BEGIN Supplied material
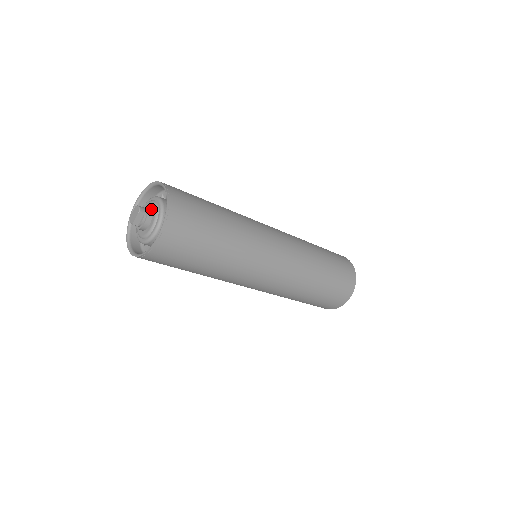
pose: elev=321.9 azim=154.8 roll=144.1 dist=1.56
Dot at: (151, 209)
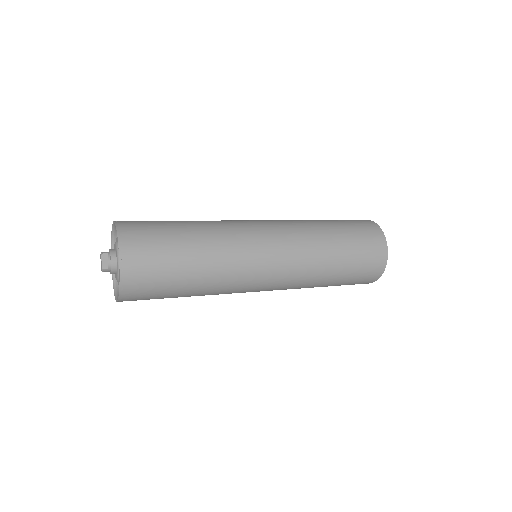
Dot at: (114, 249)
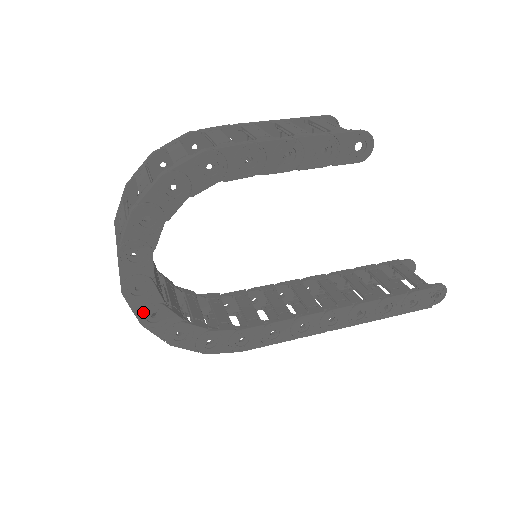
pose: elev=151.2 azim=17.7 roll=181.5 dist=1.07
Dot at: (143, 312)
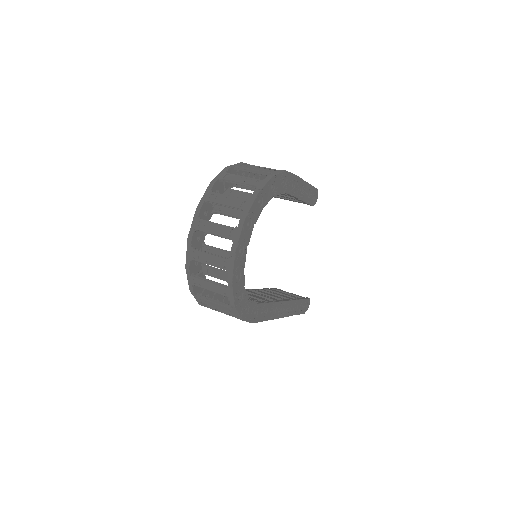
Dot at: (236, 271)
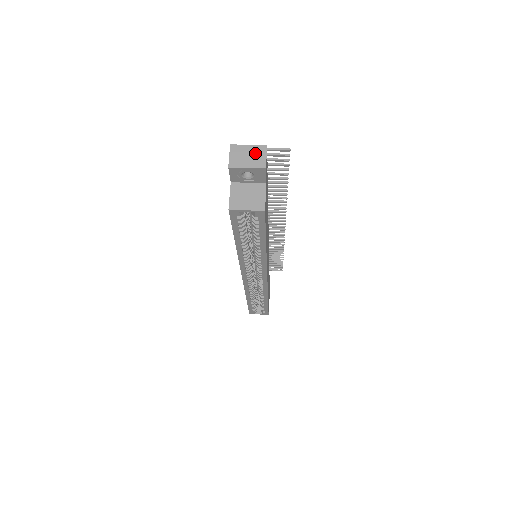
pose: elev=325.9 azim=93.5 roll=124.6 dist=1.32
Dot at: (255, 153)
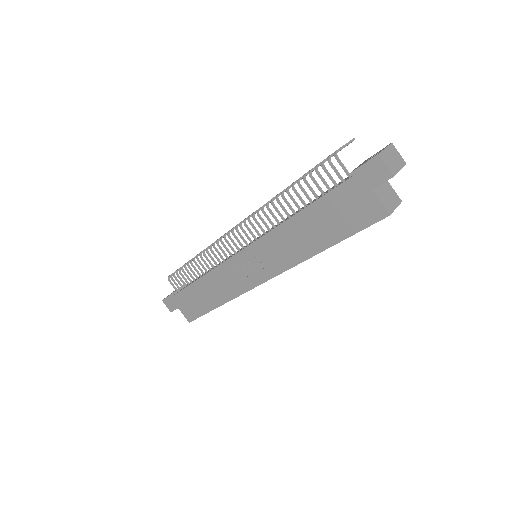
Dot at: (393, 154)
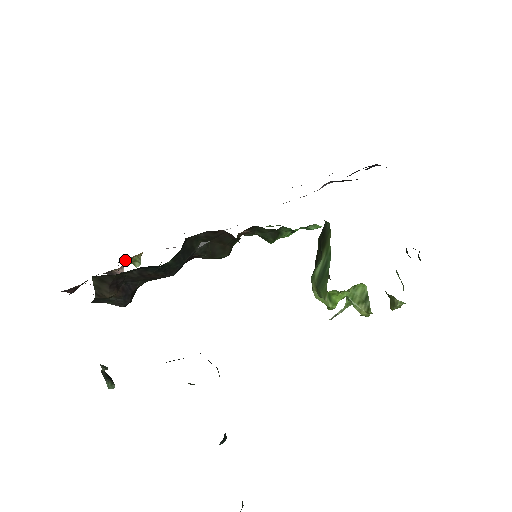
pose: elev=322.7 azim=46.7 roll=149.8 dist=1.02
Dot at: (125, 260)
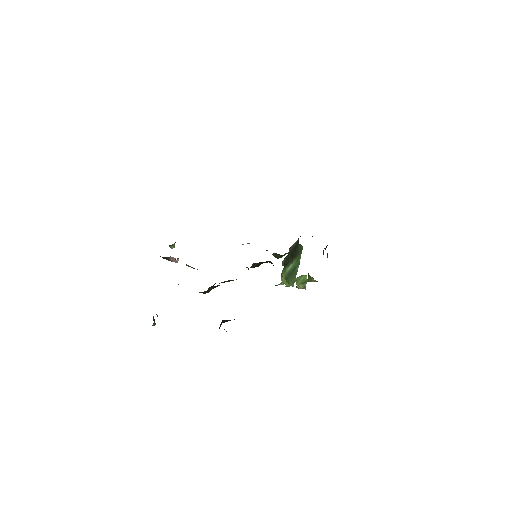
Dot at: occluded
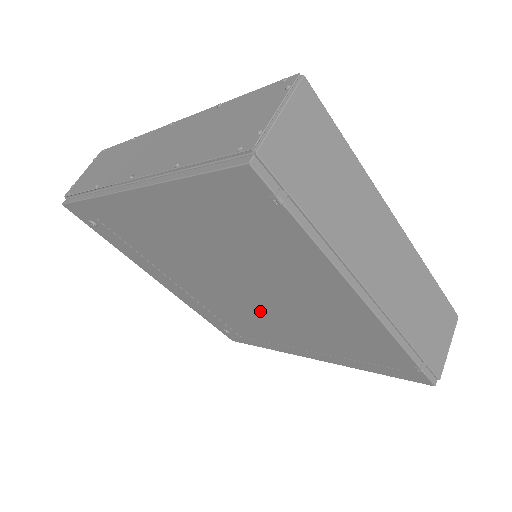
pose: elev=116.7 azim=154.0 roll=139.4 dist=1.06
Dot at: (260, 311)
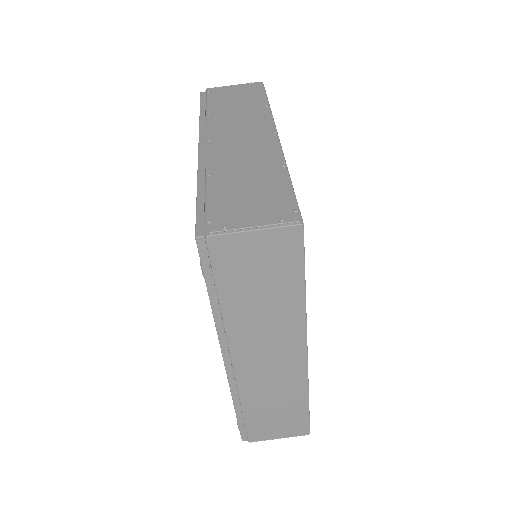
Dot at: occluded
END Supplied material
__What the exercise asks__. Edit the listing so that each occurrence of "pose" reads "camera", and keep every other line unchanged. Omit the pictures from your answer.

__Solution to the exercise__.
camera: elev=321.9 azim=154.8 roll=144.1 dist=1.56
Dot at: (151, 209)
Dot at: (114, 249)
camera: elev=151.2 azim=17.7 roll=181.5 dist=1.07
Dot at: (143, 312)
Dot at: (236, 271)
camera: elev=325.9 azim=93.5 roll=124.6 dist=1.32
Dot at: (255, 153)
Dot at: (393, 154)
camera: elev=322.7 azim=46.7 roll=149.8 dist=1.02
Dot at: (125, 260)
Dot at: occluded
camera: elev=116.7 azim=154.0 roll=139.4 dist=1.06
Dot at: (260, 311)
Dot at: occluded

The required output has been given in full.